Recycling was a matter of practical necessity long before the word was coined and assumed its modern connotation of environmental good practice. A case in point is the first stamps of Latvia, issued Dec. 18, 1918 (Scott 1 and 2).
This small Baltic state declared itself independent of the Russian Empire on Nov. 18, 1918, amid the devastation following World War I.
Ansis Cirulis (1883-1942), a Latvian painter and graphic artist, was selected to design the first postage stamps of the new sovereign state.
The two new stamps had the same value (5 kapeikas), color (carmine) and design, based on the nation’s coat of arms, which featured a historic Latvian motif of the sun as a symbol of statehood. Three stylized ears of grain are surrounded by the rays of a rising sun, with three tiny stars unevenly spaced in the rays.
During WWI, depictions of the sun in national imagery used 17 rays for the number of districts self-identified as Latvian. The three stars in the coat of arms (and on the stamps) symbolized three historic districts included in the new republic. The country name appears as “Latvija,” in the native language.
In keeping with the multitude of acute postwar shortages, postal officials had no supply of new good-quality paper on which to print stamps. What they did have, however, was a trove of maps of the Baltic region prepared for the German general staff and abandoned when the defeated German army fled the country.
According to an article by Frank L. Browne in the April 1950 issue of the S.P.A. Journal, there were 79 different German military maps of the regions of Latvia, Lithuania and Poland, and at least 62 (depicting southern Latvia and northern Lithuania) are known to have been used for stamp printing. The backs of the stamps may contain black or black and brown map printing, or be blank if the paper was from margins of the maps.
A website by researcher Bill Apsit says that Schnakenburg Printing Works in Latvia’s capital, Riga, printed the stamps by lithography in sheets of 228 (12 rows of 19). The map paper had no watermarks. Apsit reports that printing receipts survive for 11,956 sheets of stamps, a mixture of imperforate sheets (Scott 1) and perforated sheets (Scott 2, perf 11½).

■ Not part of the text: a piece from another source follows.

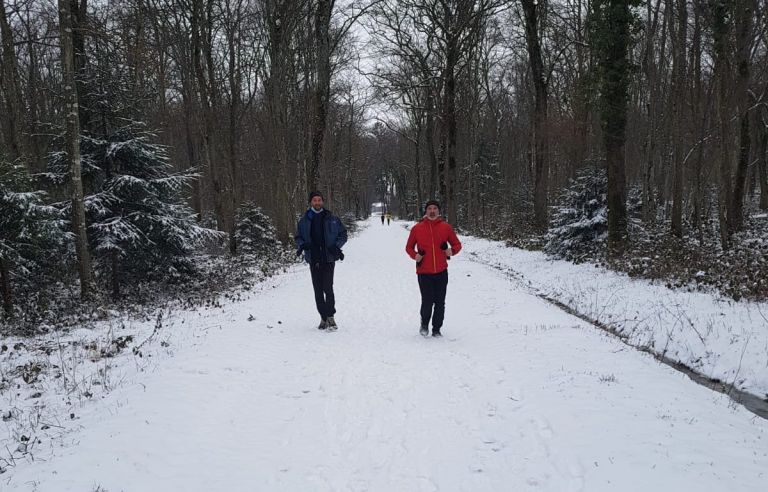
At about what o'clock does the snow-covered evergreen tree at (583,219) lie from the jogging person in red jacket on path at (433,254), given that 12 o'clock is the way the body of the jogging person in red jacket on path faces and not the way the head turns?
The snow-covered evergreen tree is roughly at 7 o'clock from the jogging person in red jacket on path.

Latvia’s first issues literally and figuratively have “a story behind the stamp,” and specialist collectors have reconstructed large sections of the maps by assembling the appropriate stamps.
It is up to the individual collector whether to mount Latvia Scott 1 and 2 face up or face down in one’s album.
The Scott Classic Specialized Catalogue of Stamps and Covers 1840-1940 differentiates slightly between stamps having brown and black, black only, or no map printing on the reverse, but examples of both issues average only a few dollars in any condition — a bargain for fairly common stamps backed with an uncommonly interesting history.